隠そうとするから観たいのであり、隠そうとしているのに見えたから刺激的なのだろう。この視点に立って、少し整理してみる。
女性器は本来、見て美しいものではなく、隠さねばならないものである。尤も、美しくないから隠さねばならないのではない。何故隠さねばならないのかという点については、男がパンチラを見たがるのより更に人間の根源的な部分になるので、ここでは敢えて言及しない。
その隠さねばならないものを蔽うものであるから、それは本来恥ずかしいものなのである。その恥ずかしさゆえにその蔽うものを目に触れないようにスカートで蔽うのだ。蔽って見せないようにするから、観たいという欲望が働く。
ここには微妙なパラドックスが生じている。単純に隠すからみたいのではない。それならば男はパンツの中身を観たいのであり、女はパンツの中が見えなければパンツは見られても平気の筈だ。しかし、男はパンツの中の女性器をみたいよりは、スカートの下のパンツを見たいのであって、女性は女性器さえ見られなければ、パンツは見られても構わないという人は殆ど居ない。
ここに、スカートという女性特有の服装の秘密がある。
スカートはただ見えなくしているだけではなくて、見えるかもしれないことを予感させるものであるということである。これは男性が通常穿くズボンと対比してみるとより判りやすい。
ズボンには見えるかもしれないという要素はない。ズボン姿の女性をみて、その下の下着を見てみたいという衝動にかられる男性はまず居ないだろう。ズボン姿の女性は、その下の下着という存在を忘れさせている。しかし、スカートは違う。スカートは常に、見えてしまうかもしれないという要素を持っている。丈の長さにより、その危険度合いは異なるにせよ、スカートと名がつく限り、下から覗けば見えてしまうのだ。この常に見えてしまうかもしれないもので隠すことが、男にそれを観てみたいという衝動に駆られさせる原動力なのだ。だから、その危険度合いを増すミニスカートは余計に男心をそそるのだ。
しかし、見えそうな度合いが高ければよいという訳ではない。実際、見えてしまう頻度が高ければ高いほど、それは却って興ざめで、魅力を失うのだ。常時裾の下に下着が覗いてしまっているような丈のスカートは意味がない。これは最初から露出している水着の場合と同じといえる。水着の場合にスカート状のものを巻きつけているタイプのものがあるが、こうすることでフェミニンなところを強調するが、短すぎてパンツ相当の部分が常時覗いてしまっているものは却って見苦しく目障りに感じることも多い。

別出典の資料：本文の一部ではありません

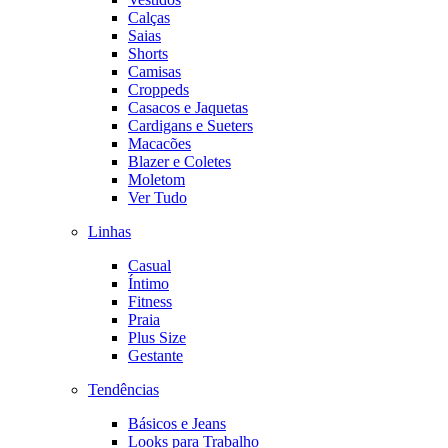
Calças
Saias
Shorts
Camisas
Croppeds
Casacos e Jaquetas
Cardigans e Sueters
Macacões
Blazer e Coletes
Moletom
Ver Tudo
Linhas
Casual
Íntimo
Fitness
Praia
Plus Size
Gestante
Tendências
Básicos e Jeans
Looks para Trabalho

同じ短いスカートでフリルやプリーツのついた捲れ上りやすいスカートと、身体の線を強調するようなタイトなスカートとがある。どちらがよりセクシーであるのかは、女児と娼婦がどちらを身にまとうかでよく判る。フリルやプリーツのひらひらしたスカートはパンツが覗きやすいが、見えやすい分だけ、見えても期待のそぐわない。一方のタイトなスカートはぎりぎりの丈でも容易く見えることはない分だけ、男の期待を刺激する。見えるかもしれないと期待させる要素と、容易には見えない要素のバランスが、スカートがセクシーである根源なのだ。
女性がセクシーであろうとすること、それは人間が持つ種の保存という根源的、動物的な本能によるものであることは想像に難くない。スカートを女性が穿くというのも、同じことに端を発するのではあるまいかというのが私の持論である。
以前に女性のスカートと花の花弁というアナロジーに関する発想を文章にしてみたことがある。女性のスカートは蜜蜂を誘う誘因要素とその奥の花芯である雌しべを覆い隠すという花弁の役割を生物学的に果たすものなのであるという論理だ。
そのアナロジーが正しいとすると、男がパンチラを覗きたいと思う気持ちと、そうされたくないのにそうなってしまいそうな格好をする女性の心理というのは、本来根源的なものなのではないかという本論の結論が見えてくる。
ここで論じているのは、パンチラを覗く行為の善悪ではない。何故男にそういう衝動が起こるのか、何故女はそういう衝動を起こさせる格好をするのかという理由についてである。
またパンツが覗きそうな短いスカートの正当化という訳でもない。あくまでも見えそうな要素と、容易には見えないという要素のバランスが重要なのであって、性の節度だけでなく、美しさまでもがそこに支配されるという事実を述べたかったのである。